• _Metin_

ANKARA - Bilim, Sanayi ve Teknoloji Bakanı Ergün, Bilim, Sanayi ve Teknoloji Bakanlığı, Kalkınma Bakanlığı ve TÜBİTAK arasındaki ''Yükseköğretim Kurumları Araştırma Merkezleri'nin İzlenmesi ve Yeterlik Değerlendirmesi Hakkında İşbirliği Protokolü''nün imza töreninde yaptığı konuşmada, güçlü ülkeler ve güçlü toplumların ''doğal olarak'' güçlü bireylere ve kurumlara sahip olduğunu belirtti.

 

Türkiye geliştikçe kurumların her açıdan daha güçlü ve etkin yapılara dönüştüğünü kaydeden Ergün, ''Aynı şekilde kurumlarımız kendilerini geliştirdikçe ülkemizin ekonomik ve kalkınma sürecini çok daha başarılı bir şekilde yöneteceğiz'' dedi.

 

Performansa Göre Destek
Türkiye'nin her alanda ''son derece'' önemli ilerlemeler kaydettiğini dile getiren Ergün, dünyada çok daha fazla söz sahibi olunabilmesi için Türkiye'nin üniversiteler ve üniversitelerin araştırma-geliştirme yeteneğinin geliştirilmesi gerektiğini ifade etti.

 

Protokolün imzalanmasıyla, üniversitelerin bünyesinde mevcut ve ileride kurulacak olan araştırma merkezlerinin daha etkin ve verimli kullanılması anlamında önemli bir adım atılacağını dile getiren Ergün, ''Protokoldeki eylemlerle araştırma merkezlerinin sınıflandırılması, performanslarının ölçülmesi, izlenmesi ve değerlendirilmesini sağlayacağız. Böylece araştırma merkezlerinin eksiklerini tespit edecek nicel ve nitel performans kriterleri oluşturacağız. Araştırma merkezlerine verilecek olan destekleri de bu performans sonuçlarına göre belirleyeceğiz'' diye konuştu.

• _Verilen Kayıtlar_

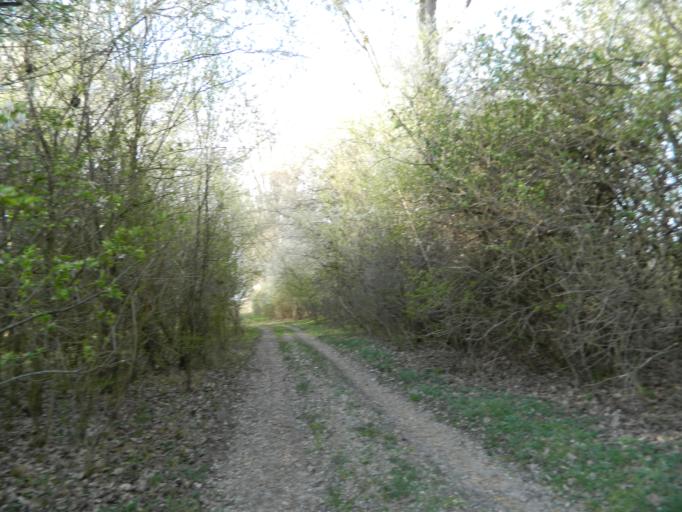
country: HU
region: Fejer
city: Pakozd
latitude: 47.2180
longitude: 18.4923
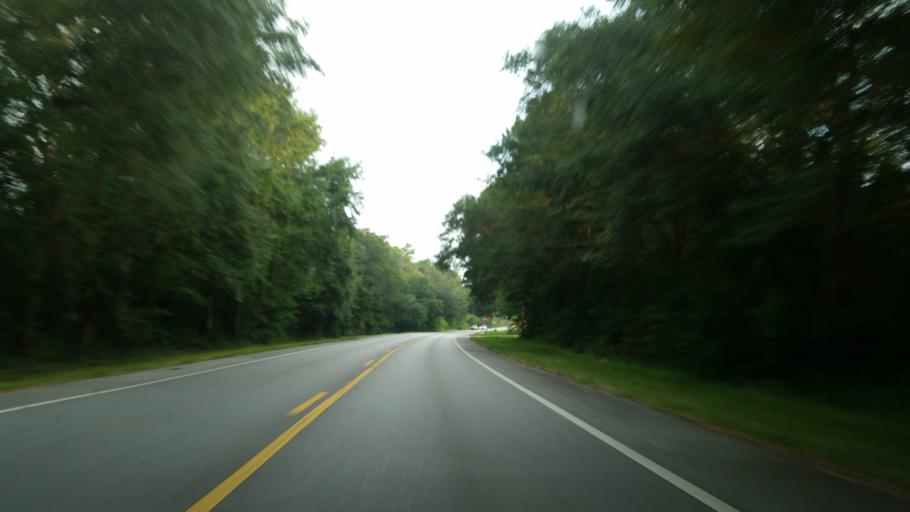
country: US
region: Florida
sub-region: Escambia County
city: Cantonment
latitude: 30.5632
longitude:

• _Görevler_
1. Araştırma merkezleri protokolüne dair metne göre protokol hangi kurumlar arasında yapılmıştır? Hepsini sıralayın.
2. Kayıtlardaki "country" ifadesini her yerde "ülke" ifadesiyle değiştirerek bütün kayıtları yeniden yazın ve geri kalan her şeyi aynen bırakın. Resimleri yanıta almayın.

• _Görevlere Göre Yanıtlar_
1.
- Bilim, Sanayi ve Teknoloji Bakanlığı
- Kalkınma Bakanlığı
- TÜBİTAK

2.
ülke: HU
region: Fejer
city: Pakozd
latitude: 47.2180
longitude: 18.4923
ülke: US
region: Florida
sub-region: Escambia County
city: Cantonment
latitude: 30.5632
longitude:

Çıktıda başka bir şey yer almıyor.